Differential cell cycle checkpoint evasion by PTEN germline mutations associated with dichotomous phenotypes of cancer versus autism spectrum disorder

Abstract

Individuals with a PTEN germline mutation receive the molecular diagnosis of PTEN hamartoma tumor syndrome (PHTS). PHTS displays a complex spectrum of clinical phenotypes including harmartomas, predisposition to cancers, and autism spectrum disorder (ASD). Clear-cut genotype-phenotype correlations are yet to be established due to insufficient information on the PTEN function being impacted by mutations. To fill this knowledge gap, we compared functional impacts of two selected missense PTEN mutant alleles, G132D and M134R, each respectively being associated with distinct clinical phenotype, ASD or thyroid cancer without ASD using gene-edited human induced pluripotent stem cells (hiPSCs).

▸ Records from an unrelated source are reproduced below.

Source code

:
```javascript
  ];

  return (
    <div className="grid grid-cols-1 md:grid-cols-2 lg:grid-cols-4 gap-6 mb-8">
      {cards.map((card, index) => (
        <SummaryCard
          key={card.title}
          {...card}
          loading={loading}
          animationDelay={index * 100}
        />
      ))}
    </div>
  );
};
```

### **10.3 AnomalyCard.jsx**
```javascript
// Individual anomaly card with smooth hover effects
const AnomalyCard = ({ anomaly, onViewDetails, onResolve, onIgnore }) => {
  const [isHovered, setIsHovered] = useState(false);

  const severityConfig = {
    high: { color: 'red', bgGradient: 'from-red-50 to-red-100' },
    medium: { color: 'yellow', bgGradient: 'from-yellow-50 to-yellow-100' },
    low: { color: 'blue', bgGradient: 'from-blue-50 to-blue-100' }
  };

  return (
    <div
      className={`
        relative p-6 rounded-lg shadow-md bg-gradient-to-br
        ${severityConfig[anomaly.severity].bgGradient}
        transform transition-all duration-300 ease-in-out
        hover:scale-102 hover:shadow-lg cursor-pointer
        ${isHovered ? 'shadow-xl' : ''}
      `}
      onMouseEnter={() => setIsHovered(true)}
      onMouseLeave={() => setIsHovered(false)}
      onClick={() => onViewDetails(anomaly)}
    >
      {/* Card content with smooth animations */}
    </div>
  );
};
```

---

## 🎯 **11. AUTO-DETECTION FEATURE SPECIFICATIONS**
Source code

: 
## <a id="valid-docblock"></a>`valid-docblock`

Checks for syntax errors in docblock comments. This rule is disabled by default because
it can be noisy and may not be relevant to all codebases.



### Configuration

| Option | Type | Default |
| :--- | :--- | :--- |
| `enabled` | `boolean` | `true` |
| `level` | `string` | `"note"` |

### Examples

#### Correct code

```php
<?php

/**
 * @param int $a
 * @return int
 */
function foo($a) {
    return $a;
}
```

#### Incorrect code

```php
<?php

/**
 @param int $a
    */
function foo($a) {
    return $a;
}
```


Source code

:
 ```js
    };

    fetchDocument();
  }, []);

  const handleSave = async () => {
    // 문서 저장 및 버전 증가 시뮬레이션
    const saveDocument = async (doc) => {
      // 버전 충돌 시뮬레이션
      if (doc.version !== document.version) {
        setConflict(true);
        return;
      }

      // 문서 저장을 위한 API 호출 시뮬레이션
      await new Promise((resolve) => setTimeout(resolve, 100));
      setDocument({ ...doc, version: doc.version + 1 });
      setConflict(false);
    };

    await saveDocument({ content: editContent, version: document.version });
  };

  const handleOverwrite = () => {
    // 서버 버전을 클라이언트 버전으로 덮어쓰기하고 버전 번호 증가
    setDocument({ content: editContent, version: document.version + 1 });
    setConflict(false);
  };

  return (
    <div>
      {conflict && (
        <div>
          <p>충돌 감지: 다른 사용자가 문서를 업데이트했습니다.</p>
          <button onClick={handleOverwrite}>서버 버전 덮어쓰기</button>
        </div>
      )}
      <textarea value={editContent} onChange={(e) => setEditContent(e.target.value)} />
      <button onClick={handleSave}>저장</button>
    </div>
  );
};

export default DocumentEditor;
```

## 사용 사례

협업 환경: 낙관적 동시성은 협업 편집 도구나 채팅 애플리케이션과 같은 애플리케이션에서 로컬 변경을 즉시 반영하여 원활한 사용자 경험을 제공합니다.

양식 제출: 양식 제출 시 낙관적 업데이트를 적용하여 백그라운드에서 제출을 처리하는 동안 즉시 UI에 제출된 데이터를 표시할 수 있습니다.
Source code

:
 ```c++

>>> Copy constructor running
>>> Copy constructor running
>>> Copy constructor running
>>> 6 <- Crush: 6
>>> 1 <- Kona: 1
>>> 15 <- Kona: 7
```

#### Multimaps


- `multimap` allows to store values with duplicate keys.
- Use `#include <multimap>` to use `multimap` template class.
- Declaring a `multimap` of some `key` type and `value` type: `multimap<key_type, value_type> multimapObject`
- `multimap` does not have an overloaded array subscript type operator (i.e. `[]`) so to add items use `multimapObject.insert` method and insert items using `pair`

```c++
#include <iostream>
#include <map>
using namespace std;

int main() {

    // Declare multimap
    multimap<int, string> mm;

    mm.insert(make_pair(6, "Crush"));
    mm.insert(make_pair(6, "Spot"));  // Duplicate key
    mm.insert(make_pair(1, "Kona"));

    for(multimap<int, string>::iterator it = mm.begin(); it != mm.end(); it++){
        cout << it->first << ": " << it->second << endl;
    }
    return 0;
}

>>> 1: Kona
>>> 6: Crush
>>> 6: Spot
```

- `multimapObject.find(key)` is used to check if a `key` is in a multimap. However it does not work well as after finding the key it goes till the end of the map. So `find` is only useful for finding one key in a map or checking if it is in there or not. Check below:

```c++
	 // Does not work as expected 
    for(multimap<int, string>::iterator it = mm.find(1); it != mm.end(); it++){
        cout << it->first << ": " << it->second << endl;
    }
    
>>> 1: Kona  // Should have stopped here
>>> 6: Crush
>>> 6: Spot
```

In homozygous hiPSCs, PTEN expression was severely reduced by M134R mutation due to shortened protein half-life. G132D suppressed PTEN expression to a lesser extent than Μ134R mutation without altering protein half-life. When challenged with γ-irradiation, G132D heterozygous cells exited radiation-induced G2 arrest earlier than wildtype and M134R heterozygous hiPSCs despite the similar DNA damage levels as the latter two. Immunoblotting analyses suggested that γ-irradiation induced apoptosis in G132D heterozygous cells to lesser degrees than in the hiPSCs of other genotypes. These data suggest that ASD-associated G132D allele promotes genome instability by premature cell cycle reentry with incomplete DNA repair.